WHAT THIS TASK INVOLVES: Retype the whole listing, character for character.

[DATA UNDER STUDY — start]

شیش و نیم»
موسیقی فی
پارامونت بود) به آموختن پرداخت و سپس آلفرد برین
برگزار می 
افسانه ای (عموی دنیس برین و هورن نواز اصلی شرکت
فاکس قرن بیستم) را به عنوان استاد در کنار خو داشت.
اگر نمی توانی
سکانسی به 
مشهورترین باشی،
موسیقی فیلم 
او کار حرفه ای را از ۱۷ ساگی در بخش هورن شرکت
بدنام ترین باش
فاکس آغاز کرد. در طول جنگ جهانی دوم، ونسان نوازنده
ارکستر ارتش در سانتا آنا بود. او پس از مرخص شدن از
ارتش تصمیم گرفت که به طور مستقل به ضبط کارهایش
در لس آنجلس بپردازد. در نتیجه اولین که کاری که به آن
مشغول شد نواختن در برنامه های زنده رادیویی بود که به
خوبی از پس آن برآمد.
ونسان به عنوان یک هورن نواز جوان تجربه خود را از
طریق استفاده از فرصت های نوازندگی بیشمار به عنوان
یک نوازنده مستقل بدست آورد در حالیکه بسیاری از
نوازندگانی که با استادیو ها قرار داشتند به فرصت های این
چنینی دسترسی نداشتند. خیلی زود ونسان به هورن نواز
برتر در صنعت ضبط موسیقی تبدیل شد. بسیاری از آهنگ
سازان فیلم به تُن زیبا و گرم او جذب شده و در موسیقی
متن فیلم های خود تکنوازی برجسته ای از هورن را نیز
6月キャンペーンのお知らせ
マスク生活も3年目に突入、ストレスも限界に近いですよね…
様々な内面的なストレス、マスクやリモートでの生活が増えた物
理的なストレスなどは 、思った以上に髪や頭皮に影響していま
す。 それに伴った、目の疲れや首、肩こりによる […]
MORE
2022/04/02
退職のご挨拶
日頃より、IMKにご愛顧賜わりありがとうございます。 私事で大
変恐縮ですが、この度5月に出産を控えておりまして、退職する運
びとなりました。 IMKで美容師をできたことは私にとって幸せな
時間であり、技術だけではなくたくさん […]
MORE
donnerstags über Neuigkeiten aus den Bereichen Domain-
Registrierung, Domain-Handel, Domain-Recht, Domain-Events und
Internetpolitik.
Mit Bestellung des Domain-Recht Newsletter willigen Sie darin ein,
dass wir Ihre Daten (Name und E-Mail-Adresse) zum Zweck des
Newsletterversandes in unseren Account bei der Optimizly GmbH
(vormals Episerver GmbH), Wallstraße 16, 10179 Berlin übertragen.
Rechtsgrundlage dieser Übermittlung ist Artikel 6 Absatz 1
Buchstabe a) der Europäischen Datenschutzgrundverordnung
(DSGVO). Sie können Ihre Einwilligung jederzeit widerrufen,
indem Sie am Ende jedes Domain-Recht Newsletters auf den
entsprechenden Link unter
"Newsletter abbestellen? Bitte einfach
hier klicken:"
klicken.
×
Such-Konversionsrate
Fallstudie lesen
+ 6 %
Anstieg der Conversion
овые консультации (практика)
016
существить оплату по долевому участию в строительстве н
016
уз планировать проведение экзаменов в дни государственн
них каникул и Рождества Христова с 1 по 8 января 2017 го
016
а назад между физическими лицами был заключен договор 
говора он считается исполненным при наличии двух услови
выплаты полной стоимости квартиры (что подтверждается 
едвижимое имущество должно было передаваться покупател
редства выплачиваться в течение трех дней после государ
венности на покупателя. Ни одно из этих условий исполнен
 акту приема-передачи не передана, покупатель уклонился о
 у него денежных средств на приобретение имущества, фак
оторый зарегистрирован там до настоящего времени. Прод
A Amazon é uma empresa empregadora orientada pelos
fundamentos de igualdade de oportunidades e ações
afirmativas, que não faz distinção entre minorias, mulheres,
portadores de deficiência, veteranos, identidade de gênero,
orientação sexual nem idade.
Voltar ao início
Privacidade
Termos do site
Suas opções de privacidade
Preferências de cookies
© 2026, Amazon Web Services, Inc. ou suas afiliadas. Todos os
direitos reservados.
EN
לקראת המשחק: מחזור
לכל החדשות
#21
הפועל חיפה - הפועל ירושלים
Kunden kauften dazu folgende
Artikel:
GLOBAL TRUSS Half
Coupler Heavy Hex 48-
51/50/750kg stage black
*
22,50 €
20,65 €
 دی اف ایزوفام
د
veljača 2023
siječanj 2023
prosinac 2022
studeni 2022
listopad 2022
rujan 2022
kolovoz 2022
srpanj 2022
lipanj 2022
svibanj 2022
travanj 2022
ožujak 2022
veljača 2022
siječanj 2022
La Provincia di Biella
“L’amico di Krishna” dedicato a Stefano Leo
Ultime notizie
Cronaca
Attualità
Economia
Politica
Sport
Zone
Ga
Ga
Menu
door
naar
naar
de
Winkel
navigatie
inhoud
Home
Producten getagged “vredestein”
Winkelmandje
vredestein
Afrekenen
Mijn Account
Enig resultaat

[DATA UNDER STUDY — finish]

ANSWER SECTION:
شیش و نیم»
موسیقی فی
پارامونت بود) به آموختن پرداخت و سپس آلفرد برین
برگزار می 
افسانه ای (عموی دنیس برین و هورن نواز اصلی شرکت
فاکس قرن بیستم) را به عنوان استاد در کنار خو داشت.
اگر نمی توانی
سکانسی به 
مشهورترین باشی،
موسیقی فیلم 
او کار حرفه ای را از ۱۷ ساگی در بخش هورن شرکت
بدنام ترین باش
فاکس آغاز کرد. در طول جنگ جهانی دوم، ونسان نوازنده
ارکستر ارتش در سانتا آنا بود. او پس از مرخص شدن از
ارتش تصمیم گرفت که به طور مستقل به ضبط کارهایش
در لس آنجلس بپردازد. در نتیجه اولین که کاری که به آن
مشغول شد نواختن در برنامه های زنده رادیویی بود که به
خوبی از پس آن برآمد.
ونسان به عنوان یک هورن نواز جوان تجربه خود را از
طریق استفاده از فرصت های نوازندگی بیشمار به عنوان
یک نوازنده مستقل بدست آورد در حالیکه بسیاری از
نوازندگانی که با استادیو ها قرار داشتند به فرصت های این
چنینی دسترسی نداشتند. خیلی زود ونسان به هورن نواز
برتر در صنعت ضبط موسیقی تبدیل شد. بسیاری از آهنگ
سازان فیلم به تُن زیبا و گرم او جذب شده و در موسیقی
متن فیلم های خود تکنوازی برجسته ای از هورن را نیز
6月キャンペーンのお知らせ
マスク生活も3年目に突入、ストレスも限界に近いですよね…
様々な内面的なストレス、マスクやリモートでの生活が増えた物
理的なストレスなどは 、思った以上に髪や頭皮に影響していま
す。 それに伴った、目の疲れや首、肩こりによる […]
MORE
2022/04/02
退職のご挨拶
日頃より、IMKにご愛顧賜わりありがとうございます。 私事で大
変恐縮ですが、この度5月に出産を控えておりまして、退職する運
びとなりました。 IMKで美容師をできたことは私にとって幸せな
時間であり、技術だけではなくたくさん […]
MORE
donnerstags über Neuigkeiten aus den Bereichen Domain-
Registrierung, Domain-Handel, Domain-Recht, Domain-Events und
Internetpolitik.
Mit Bestellung des Domain-Recht Newsletter willigen Sie darin ein,
dass wir Ihre Daten (Name und E-Mail-Adresse) zum Zweck des
Newsletterversandes in unseren Account bei der Optimizly GmbH
(vormals Episerver GmbH), Wallstraße 16, 10179 Berlin übertragen.
Rechtsgrundlage dieser Übermittlung ist Artikel 6 Absatz 1
Buchstabe a) der Europäischen Datenschutzgrundverordnung
(DSGVO). Sie können Ihre Einwilligung jederzeit widerrufen,
indem Sie am Ende jedes Domain-Recht Newsletters auf den
entsprechenden Link unter
"Newsletter abbestellen? Bitte einfach
hier klicken:"
klicken.
×
Such-Konversionsrate
Fallstudie lesen
+ 6 %
Anstieg der Conversion
овые консультации (практика)
016
существить оплату по долевому участию в строительстве н
016
уз планировать проведение экзаменов в дни государственн
них каникул и Рождества Христова с 1 по 8 января 2017 го
016
а назад между физическими лицами был заключен договор 
говора он считается исполненным при наличии двух услови
выплаты полной стоимости квартиры (что подтверждается 
едвижимое имущество должно было передаваться покупател
редства выплачиваться в течение трех дней после государ
венности на покупателя. Ни одно из этих условий исполнен
 акту приема-передачи не передана, покупатель уклонился о
 у него денежных средств на приобретение имущества, фак
оторый зарегистрирован там до настоящего времени. Прод
A Amazon é uma empresa empregadora orientada pelos
fundamentos de igualdade de oportunidades e ações
afirmativas, que não faz distinção entre minorias, mulheres,
portadores de deficiência, veteranos, identidade de gênero,
orientação sexual nem idade.
Voltar ao início
Privacidade
Termos do site
Suas opções de privacidade
Preferências de cookies
© 2026, Amazon Web Services, Inc. ou suas afiliadas. Todos os
direitos reservados.
EN
לקראת המשחק: מחזור
לכל החדשות
#21
הפועל חיפה - הפועל ירושלים
Kunden kauften dazu folgende
Artikel:
GLOBAL TRUSS Half
Coupler Heavy Hex 48-
51/50/750kg stage black
*
22,50 €
20,65 €
 دی اف ایزوفام
د
veljača 2023
siječanj 2023
prosinac 2022
studeni 2022
listopad 2022
rujan 2022
kolovoz 2022
srpanj 2022
lipanj 2022
svibanj 2022
travanj 2022
ožujak 2022
veljača 2022
siječanj 2022
La Provincia di Biella
“L’amico di Krishna” dedicato a Stefano Leo
Ultime notizie
Cronaca
Attualità
Economia
Politica
Sport
Zone
Ga
Ga
Menu
door
naar
naar
de
Winkel
navigatie
inhoud
Home
Producten getagged “vredestein”
Winkelmandje
vredestein
Afrekenen
Mijn Account
Enig resultaat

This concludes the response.